This puzzled me today. For simplicity, assume a metric two-dimensional space. Assume ${\displaystyle A}$ is a connected set and ${\displaystyle B}$ is another connected set, ${\displaystyle A\cap B=\emptyset }$. How can we mathematically define that ${\displaystyle B}$ is inside ${\displaystyle A}$, which is rather easy to intuitively visualise? The closest I've come to think is that ${\displaystyle \forall x\in B:d(x,A)<d(x,{\overline {A\cup B}})}$, where ${\displaystyle d}$ is the metric distance function. But that doesn't even work if ${\displaystyle B}$ is a subset of a bigger "hole" in ${\displaystyle A}$, only if ${\displaystyle B}$ fills the "hole" completely. Is there any simple way to define this? JIP | Talk 18:23, 22 December 2010 (UTC)[reply]

Ok, how about this. Take the boundary of A take the union of the interiors of the closed curves (Jordan Curve theorem). Intuitively this is all that is "inside of A" whether or not "in" A. Then it's clear when B is part of the inside of A. 198.161.238.19 (talk) 21:00, 22 December 2010 (UTC)[reply]

Do you literally mean a connected set in the sense of general topology? I'm afraid that allows for some pretty messy stuff that may be well outside of the intuitions you're starting with. Not that I've quite understood what those intuitions are, or what you mean by "inside" even at an informal level.
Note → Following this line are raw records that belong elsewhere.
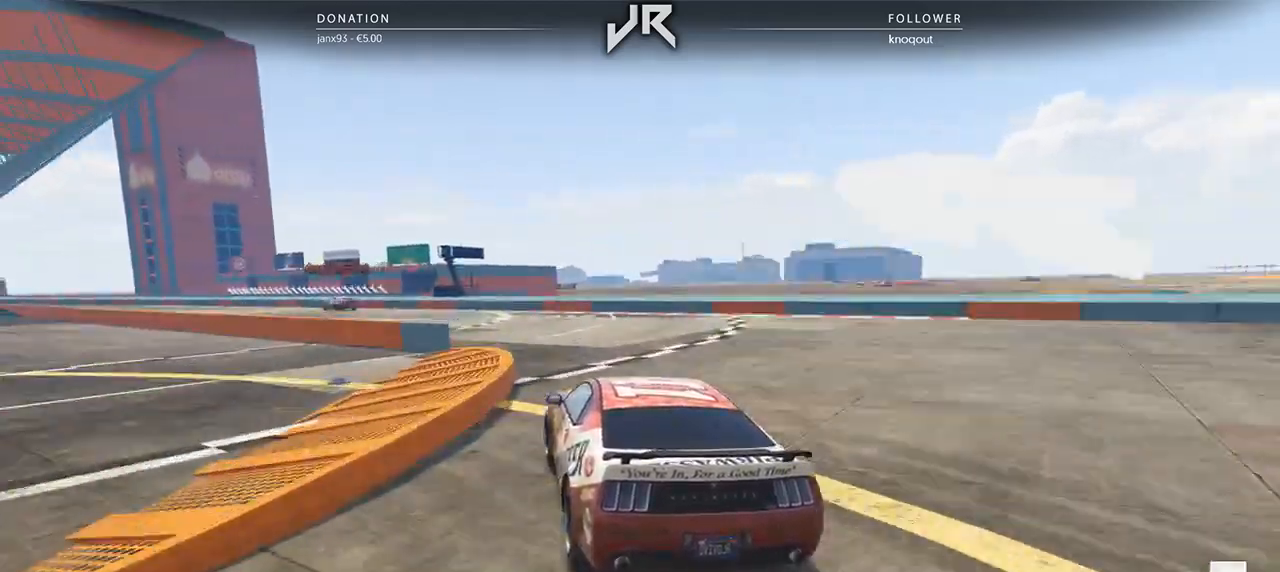
{"buttons": [], "left_stick": "left", "right_stick": "center", "events": [[104, "left_stick", "down-left"], [333, "left_stick", "center"], [438, "left_stick", "left"]]}
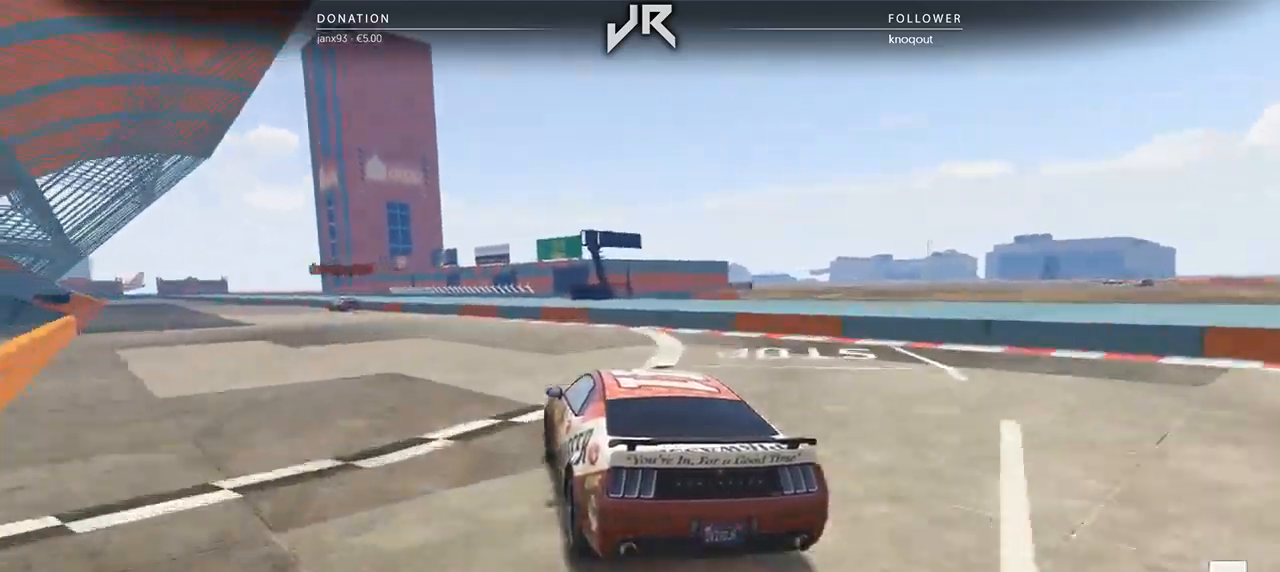
{"buttons": [], "left_stick": "down-left", "right_stick": "center", "events": [[42, "left_stick", "center"], [125, "left_stick", "left"], [271, "left_stick", "center"], [396, "left_stick", "down-left"]]}
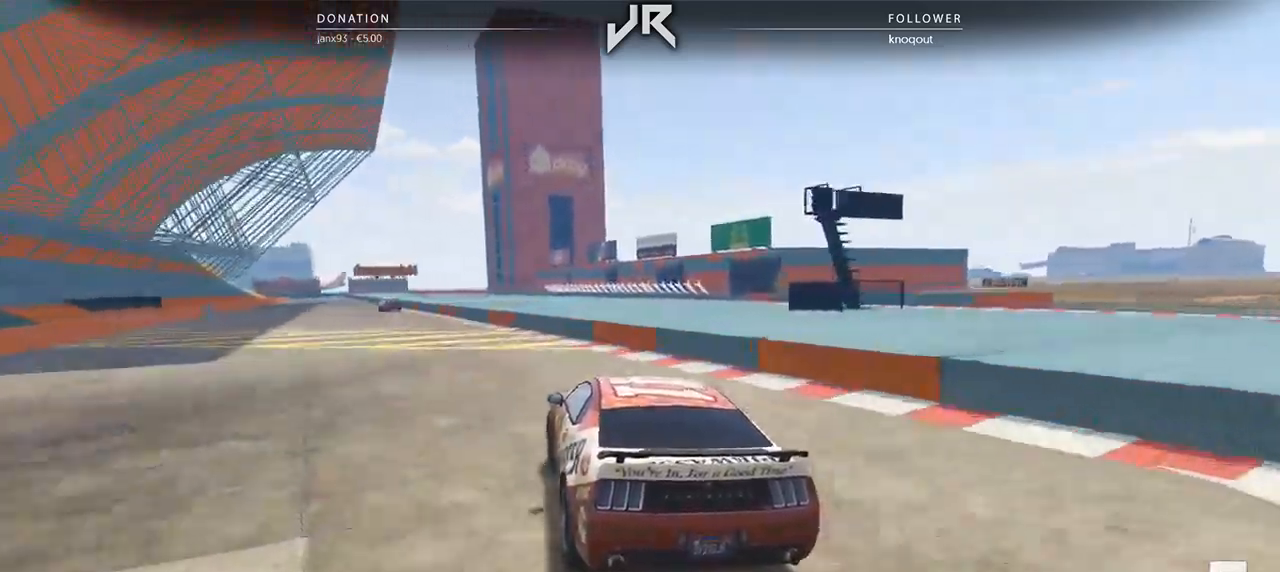
{"buttons": [], "left_stick": "center", "right_stick": "center", "events": [[62, "left_stick", "center"], [229, "left_stick", "left"], [396, "left_stick", "center"]]}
But maybe you'd like to start with simpler sets; say, connected open sets. --Trovatore (talk) 21:09, 22 December 2010 (UTC)[reply]

Hmm, if you have a (real) vector space, does ${\displaystyle \forall a\in A:\exists a'\in A:\exists \lambda \in (0,1):\lambda a+(1-\lambda )a'\in B}$ say what you mean? —Bkell (talk) 21:12, 22 December 2010 (UTC)[reply]

… er, together with ${\displaystyle \forall b\in B:\exists a,a'\in A:\exists \lambda \in (0,1):\lambda a+(1-\lambda )a'=b}$, to make sure all of B is included? —Bkell (talk) 21:14, 22 December 2010 (UTC)[reply]

On second thought, this isn't quite enough, I suppose. Or maybe it is, I don't know. I'm not sure I understand the "intuitive" notion you're trying to describe. Suppose the set A is, say, an Archimedean spiral in the Euclidean plane, and B is a connected set disjoint from A. Is B "inside" A? What if A isn't the whole spiral, but just several revolutions of it, and B is a connected set "inside" the spiral? —Bkell (talk) 21:22, 22 December 2010 (UTC)[reply]

Okay, how about just saying that the connected component of ${\displaystyle {\overline {A}}}$ that contains ${\displaystyle B}$ is bounded? —Bkell (talk) 21:35, 22 December 2010 (UTC)[reply]

That might work, but I'll have to think about it a bit more to be sure. JIP | Talk 21:39, 22 December 2010 (UTC)[reply]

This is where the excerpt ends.